(Plain-text document sources)
═══
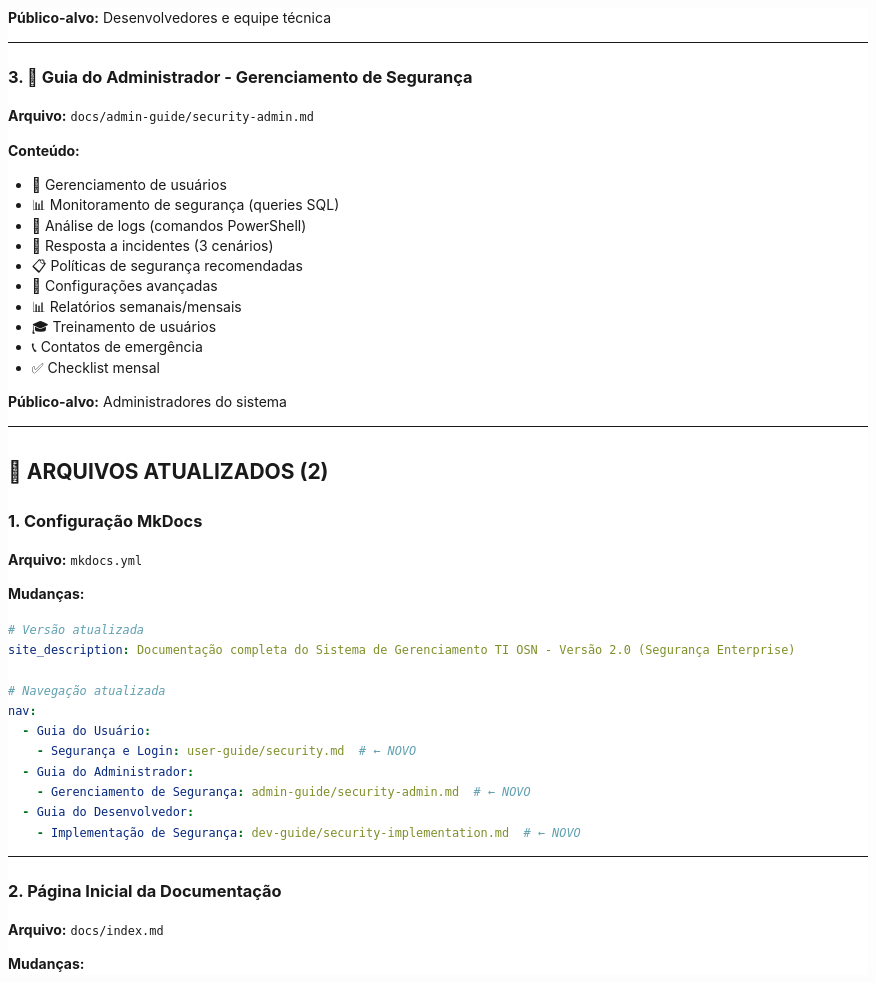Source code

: **Público-alvo:** Desenvolvedores e equipe técnica

---

### 3. 👔 Guia do Administrador - Gerenciamento de Segurança

**Arquivo:** `docs/admin-guide/security-admin.md`

**Conteúdo:**
- 👥 Gerenciamento de usuários
- 📊 Monitoramento de segurança (queries SQL)
- 📝 Análise de logs (comandos PowerShell)
- 🚨 Resposta a incidentes (3 cenários)
- 📋 Políticas de segurança recomendadas
- 🔧 Configurações avançadas
- 📊 Relatórios semanais/mensais
- 🎓 Treinamento de usuários
- 📞 Contatos de emergência
- ✅ Checklist mensal

**Público-alvo:** Administradores do sistema

---

## 🔄 ARQUIVOS ATUALIZADOS (2)

### 1. Configuração MkDocs

**Arquivo:** `mkdocs.yml`

**Mudanças:**
```yaml
# Versão atualizada
site_description: Documentação completa do Sistema de Gerenciamento TI OSN - Versão 2.0 (Segurança Enterprise)

# Navegação atualizada
nav:
  - Guia do Usuário:
    - Segurança e Login: user-guide/security.md  # ← NOVO
  - Guia do Administrador:
    - Gerenciamento de Segurança: admin-guide/security-admin.md  # ← NOVO
  - Guia do Desenvolvedor:
    - Implementação de Segurança: dev-guide/security-implementation.md  # ← NOVO
```

---

### 2. Página Inicial da Documentação

**Arquivo:** `docs/index.md`

**Mudanças:**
═══
• **Task brief**
Take the records above and return, word for word, only the lines that fall from the line with "e equipe técnica" to the line with "- 👥 Gerenciamento de usuários", both of them included.

• **Solved exercise**
: **Público-alvo:** Desenvolvedores e equipe técnica

---

### 3. 👔 Guia do Administrador - Gerenciamento de Segurança

**Arquivo:** `docs/admin-guide/security-admin.md`

**Conteúdo:**
- 👥 Gerenciamento de usuários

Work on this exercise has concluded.